The steady, controlled effort you'd hold for a marathon. Practising it teaches your body to burn fuel efficiently and dials in race-day rhythm. It feels comfortable early and honest late.

Threshold (tempo) pace

Comfortably hard — roughly the effort you could hold for about an hour of racing. Tempo runs raise the point at which fatigue sets in, so you can hold faster paces for longer. This is the highest-value workout for most distance runners.

Interval pace

Hard, around 3K–5K effort, run as repeats of 3–5 minutes with recovery jogs. Intervals develop your VO2max — the ceiling on your aerobic power. They hurt, but a little goes a long way.

Reps / strides

Fast and smooth, around mile effort, in short bursts. Reps sharpen turnover, running economy, and form. Even a few 15–20 second strides after an easy run pay off.

How to find your paces

Your paces come from your current fitness. Enter a recent race time (or a goal) into the anystride pace calculator and it computes your easy, marathon, threshold, interval, and rep paces, plus equivalent times at every distance. Re-check every few weeks as you get fitter.

Get your personal numbers

Training paces, predicted times, and the plans that fit you.

Open the calculator →

Frequently asked questions

How fast should my easy runs be?

Easy enough to hold a conversation — typically 1.5 to 2 minutes per mile slower than your 5K race pace. If you can't talk in sentences, you're going too fast.
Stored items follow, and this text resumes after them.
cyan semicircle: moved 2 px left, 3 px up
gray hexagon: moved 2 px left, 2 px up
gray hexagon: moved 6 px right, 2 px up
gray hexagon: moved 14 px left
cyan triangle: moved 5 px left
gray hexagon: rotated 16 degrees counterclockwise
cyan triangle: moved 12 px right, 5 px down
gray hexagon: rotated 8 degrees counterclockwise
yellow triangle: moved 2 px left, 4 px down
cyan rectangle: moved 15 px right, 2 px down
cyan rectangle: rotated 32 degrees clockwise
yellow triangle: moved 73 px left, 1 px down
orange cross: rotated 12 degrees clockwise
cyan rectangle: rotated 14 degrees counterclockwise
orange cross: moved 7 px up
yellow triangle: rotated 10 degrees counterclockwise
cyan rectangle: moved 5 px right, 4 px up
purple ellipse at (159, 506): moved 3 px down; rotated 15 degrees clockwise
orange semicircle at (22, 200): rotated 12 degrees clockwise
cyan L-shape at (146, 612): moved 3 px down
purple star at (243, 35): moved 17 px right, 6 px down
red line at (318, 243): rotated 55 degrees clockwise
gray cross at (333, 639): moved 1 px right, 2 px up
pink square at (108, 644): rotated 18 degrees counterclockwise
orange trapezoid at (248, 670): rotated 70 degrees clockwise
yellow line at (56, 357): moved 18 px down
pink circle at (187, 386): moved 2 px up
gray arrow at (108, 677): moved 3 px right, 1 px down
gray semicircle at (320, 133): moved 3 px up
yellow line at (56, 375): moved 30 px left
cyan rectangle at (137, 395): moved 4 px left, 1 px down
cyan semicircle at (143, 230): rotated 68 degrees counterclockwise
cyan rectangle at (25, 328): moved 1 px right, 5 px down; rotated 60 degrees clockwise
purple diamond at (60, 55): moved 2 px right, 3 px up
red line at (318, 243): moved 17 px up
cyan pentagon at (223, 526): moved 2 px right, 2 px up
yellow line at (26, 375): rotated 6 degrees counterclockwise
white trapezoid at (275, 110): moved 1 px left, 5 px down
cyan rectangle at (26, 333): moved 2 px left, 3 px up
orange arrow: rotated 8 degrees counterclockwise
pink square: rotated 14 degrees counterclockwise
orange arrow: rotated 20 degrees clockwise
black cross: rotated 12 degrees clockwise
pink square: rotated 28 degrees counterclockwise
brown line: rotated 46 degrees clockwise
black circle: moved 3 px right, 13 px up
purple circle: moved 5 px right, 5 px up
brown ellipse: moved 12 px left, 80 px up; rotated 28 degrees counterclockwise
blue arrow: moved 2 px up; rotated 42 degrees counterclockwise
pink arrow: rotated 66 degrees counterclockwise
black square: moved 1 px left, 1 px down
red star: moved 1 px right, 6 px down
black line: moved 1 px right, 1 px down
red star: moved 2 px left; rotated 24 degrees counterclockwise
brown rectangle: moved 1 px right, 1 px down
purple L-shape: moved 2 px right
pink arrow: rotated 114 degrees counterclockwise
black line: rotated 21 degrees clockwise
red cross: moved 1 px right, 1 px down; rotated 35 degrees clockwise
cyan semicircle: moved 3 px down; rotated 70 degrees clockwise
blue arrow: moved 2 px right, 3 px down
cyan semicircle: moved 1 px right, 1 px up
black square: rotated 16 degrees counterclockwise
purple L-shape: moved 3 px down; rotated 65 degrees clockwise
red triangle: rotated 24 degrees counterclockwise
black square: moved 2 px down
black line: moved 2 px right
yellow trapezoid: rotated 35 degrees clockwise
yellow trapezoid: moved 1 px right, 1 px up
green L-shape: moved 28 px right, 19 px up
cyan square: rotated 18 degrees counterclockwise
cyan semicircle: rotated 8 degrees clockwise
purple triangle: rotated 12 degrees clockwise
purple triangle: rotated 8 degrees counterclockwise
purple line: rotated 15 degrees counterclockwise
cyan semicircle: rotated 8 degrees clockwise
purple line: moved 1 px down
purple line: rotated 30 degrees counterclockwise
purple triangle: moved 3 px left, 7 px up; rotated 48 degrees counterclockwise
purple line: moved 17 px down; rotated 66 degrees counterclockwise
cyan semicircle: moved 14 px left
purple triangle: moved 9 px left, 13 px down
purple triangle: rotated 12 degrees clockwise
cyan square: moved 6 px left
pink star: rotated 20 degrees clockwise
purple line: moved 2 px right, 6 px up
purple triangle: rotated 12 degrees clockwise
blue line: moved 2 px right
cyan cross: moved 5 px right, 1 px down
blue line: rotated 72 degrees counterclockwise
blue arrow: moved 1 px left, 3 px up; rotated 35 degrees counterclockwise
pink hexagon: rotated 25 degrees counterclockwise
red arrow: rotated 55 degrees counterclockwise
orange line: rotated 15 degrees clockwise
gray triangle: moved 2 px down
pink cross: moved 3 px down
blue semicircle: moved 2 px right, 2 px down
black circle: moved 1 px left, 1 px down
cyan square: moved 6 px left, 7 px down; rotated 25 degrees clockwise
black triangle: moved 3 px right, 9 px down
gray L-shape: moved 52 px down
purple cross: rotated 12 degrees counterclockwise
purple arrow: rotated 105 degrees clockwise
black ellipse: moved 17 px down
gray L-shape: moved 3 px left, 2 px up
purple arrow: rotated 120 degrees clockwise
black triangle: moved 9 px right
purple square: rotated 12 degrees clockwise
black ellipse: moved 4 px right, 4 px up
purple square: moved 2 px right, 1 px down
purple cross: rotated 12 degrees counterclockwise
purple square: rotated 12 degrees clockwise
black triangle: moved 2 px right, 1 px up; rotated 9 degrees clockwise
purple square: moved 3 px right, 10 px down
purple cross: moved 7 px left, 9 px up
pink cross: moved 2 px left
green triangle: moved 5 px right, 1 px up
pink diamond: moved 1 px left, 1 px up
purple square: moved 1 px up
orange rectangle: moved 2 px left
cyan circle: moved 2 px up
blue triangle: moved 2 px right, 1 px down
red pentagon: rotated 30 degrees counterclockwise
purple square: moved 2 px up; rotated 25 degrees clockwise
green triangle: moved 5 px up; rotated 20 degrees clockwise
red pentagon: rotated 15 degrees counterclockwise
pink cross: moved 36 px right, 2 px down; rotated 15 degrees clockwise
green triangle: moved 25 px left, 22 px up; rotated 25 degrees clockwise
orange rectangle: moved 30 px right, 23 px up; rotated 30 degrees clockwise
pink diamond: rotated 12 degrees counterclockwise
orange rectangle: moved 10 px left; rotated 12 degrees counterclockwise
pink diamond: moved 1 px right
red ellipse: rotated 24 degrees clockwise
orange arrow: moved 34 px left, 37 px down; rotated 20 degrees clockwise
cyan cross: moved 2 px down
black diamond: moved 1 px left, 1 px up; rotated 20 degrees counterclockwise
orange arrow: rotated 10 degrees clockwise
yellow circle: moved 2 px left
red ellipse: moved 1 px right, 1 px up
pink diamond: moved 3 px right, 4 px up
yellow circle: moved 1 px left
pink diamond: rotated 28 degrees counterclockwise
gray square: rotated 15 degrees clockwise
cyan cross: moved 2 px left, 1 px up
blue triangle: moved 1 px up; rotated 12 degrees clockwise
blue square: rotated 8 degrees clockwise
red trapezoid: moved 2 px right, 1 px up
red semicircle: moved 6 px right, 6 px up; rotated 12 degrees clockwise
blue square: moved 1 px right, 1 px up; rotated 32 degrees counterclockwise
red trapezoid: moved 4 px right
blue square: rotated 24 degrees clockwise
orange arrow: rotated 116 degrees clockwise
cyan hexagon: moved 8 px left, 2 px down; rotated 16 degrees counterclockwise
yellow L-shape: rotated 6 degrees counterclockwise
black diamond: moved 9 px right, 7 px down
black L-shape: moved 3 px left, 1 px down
What is tempo pace exactly?

Roughly the pace you could race for about an hour — for many runners that's close to their 10K-to-half-marathon pace. It should feel comfortably hard but controlled, not all-out.

How do I calculate my training paces?

Use a recent race result. The anystride pace calculator applies the same methodology coaches use (VDOT) to turn one time into all your training paces and predicted race times.